Tim adds: No. Not true. Increased GDP allows for increased adaptation. As previously with the SRES: a world with $76 k GDP per capita will be able to cope much better with climate change than one with $16k.
Even if you don't accept that, we still do indeed want to reduce carbon intensity. If we don't then reducing carbon emissions means reducing GDP....a much harder sell, don't you think? Average global GDP per capita is currently $ 7k. If the only thing we want to do is reduce total emissions, then we have to reduce that. If, however, we can reduce carbon intensity, then we can both make the poor rich and also reduce carbon emissions.

Posted by: StuartA | Sep 9, 2007 6:28:29 PM

Nor can Britain stand on the sidelines, reminding the world that the US produces 25 per cent of the world's pollution...

This is true only if we count CO2 emissions as pollution and nothing else. Since the greens and anti-capitalists have discovered CO2 as a way of whacking the US over the head, all the more traditional forms of pollution such as sulphur and heavy metals seem to not be a problem any more. If people think the US really does pollute more than any other country, I invite them to take a tour of the Russian countryside some day.

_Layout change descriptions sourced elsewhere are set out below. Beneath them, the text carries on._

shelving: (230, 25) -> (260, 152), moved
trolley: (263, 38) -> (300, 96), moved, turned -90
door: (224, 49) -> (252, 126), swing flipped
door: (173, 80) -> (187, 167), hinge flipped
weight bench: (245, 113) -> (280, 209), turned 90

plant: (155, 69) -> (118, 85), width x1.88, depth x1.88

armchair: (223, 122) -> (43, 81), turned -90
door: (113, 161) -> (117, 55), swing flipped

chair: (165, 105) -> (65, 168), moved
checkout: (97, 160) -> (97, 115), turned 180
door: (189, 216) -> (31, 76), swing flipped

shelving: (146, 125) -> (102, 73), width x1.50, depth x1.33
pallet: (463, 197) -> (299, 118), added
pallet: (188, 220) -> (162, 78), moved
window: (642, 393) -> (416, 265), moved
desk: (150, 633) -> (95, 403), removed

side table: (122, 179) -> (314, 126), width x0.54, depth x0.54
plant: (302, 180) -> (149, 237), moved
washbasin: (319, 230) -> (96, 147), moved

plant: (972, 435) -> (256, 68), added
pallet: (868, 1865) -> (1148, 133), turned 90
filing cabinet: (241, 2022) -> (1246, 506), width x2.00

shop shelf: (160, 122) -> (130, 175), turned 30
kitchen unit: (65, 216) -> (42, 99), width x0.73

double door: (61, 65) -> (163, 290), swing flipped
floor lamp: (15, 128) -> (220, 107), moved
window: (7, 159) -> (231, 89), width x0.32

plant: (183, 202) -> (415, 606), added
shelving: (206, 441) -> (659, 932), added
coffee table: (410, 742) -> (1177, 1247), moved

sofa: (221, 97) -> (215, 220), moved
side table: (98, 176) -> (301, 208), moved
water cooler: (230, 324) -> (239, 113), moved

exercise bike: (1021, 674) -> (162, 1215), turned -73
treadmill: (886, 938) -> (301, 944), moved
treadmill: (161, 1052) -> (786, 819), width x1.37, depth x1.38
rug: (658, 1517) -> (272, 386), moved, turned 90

Posted by: Tim Newman | Sep 9, 2007 9:08:20 PM

Tim, we're trying to reduce overall CO2 emissions. That to do so without reducing GDP means a lower carbon intensity of GDP is much like saying to do so without reducing the number of people is to mean a lower cabon intensity of population, not really the main issue.

There is a link between CO2 output and all output, but as you keep pointing out its hardly 1:1 - the ratio of CO2 use to GDP varies across the world, and many ways of reducing CO2 output will have no impact on growth - see the British economy over the last 15 years.

Posted by: Matthew | Sep 10, 2007 8:33:19 AM

Tim, it's a fair point but not in this context as all the commenters have been talking about pollution as CO2, and if you read Gummer's article it is an article about CO2, and the context in whic he uses the 25% is totally clear.

One thing I would say against the argument is a carbon trading scheme such as the EU has would in fact, all other things being equal (which they're not as it ignores differential global growth) mean the US and EU share of CO2 output growing, at least in the short-term.

Posted by: Matthew | Sep 10, 2007 8:35:27 AM

Ah, two Tims. First comment was to Worstall, second to Newman.

Posted by: Matthew | Sep 10, 2007 8:36:23 AM

As previously with the SRES: a world with $76 k GDP per capita will be able to cope much better with climate change than one with $16k.

You've repeatedly failed to answer basic objections to your misuse of the SRES scenarios. Until you do, invoking them is meaningless.

Even if you don't accept that, we still do indeed want to reduce carbon intensity.

Yes, reducing carbon intensity is better than not reducing it, all things being equal. But if, contrary to your unproven, unquantified assertion, growing GDP will not allow us all to "adapt", then it is irrelevant what is the "harder sell": overall carbon emissions must either way be reduced.